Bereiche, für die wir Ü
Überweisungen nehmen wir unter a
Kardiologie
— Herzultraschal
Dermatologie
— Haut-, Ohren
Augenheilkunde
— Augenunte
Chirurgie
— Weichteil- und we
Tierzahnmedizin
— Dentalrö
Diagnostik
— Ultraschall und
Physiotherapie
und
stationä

▬▬▬▬▬▬

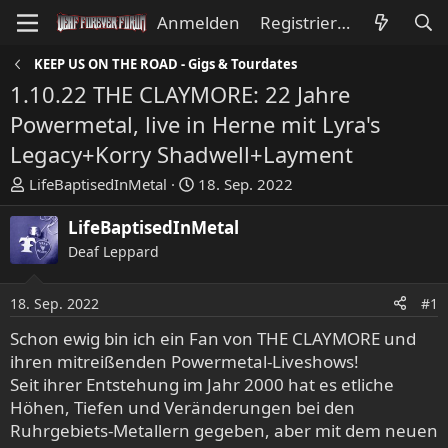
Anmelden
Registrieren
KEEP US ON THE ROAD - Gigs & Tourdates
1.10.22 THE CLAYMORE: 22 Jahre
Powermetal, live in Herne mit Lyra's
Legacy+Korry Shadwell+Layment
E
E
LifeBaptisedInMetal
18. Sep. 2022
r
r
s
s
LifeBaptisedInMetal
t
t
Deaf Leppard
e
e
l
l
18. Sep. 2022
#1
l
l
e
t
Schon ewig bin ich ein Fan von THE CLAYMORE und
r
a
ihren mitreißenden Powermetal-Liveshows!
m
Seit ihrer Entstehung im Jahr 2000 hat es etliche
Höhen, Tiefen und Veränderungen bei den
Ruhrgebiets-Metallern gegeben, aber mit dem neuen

▬▬▬▬▬▬

Among the records above, extract exactly the lines from the line with "Powermetal, live in Herne mit Lyra's" to the line with "Ruhrgebiets-Metallern gegeben, aber", both lines included, and leave out the rest.

Powermetal, live in Herne mit Lyra's
Legacy+Korry Shadwell+Layment
E
E
LifeBaptisedInMetal
18. Sep. 2022
r
r
s
s
LifeBaptisedInMetal
t
t
Deaf Leppard
e
e
l
l
18. Sep. 2022
#1
l
l
e
t
Schon ewig bin ich ein Fan von THE CLAYMORE und
r
a
ihren mitreißenden Powermetal-Liveshows!
m
Seit ihrer Entstehung im Jahr 2000 hat es etliche
Höhen, Tiefen und Veränderungen bei den
Ruhrgebiets-Metallern gegeben, aber mit dem neuen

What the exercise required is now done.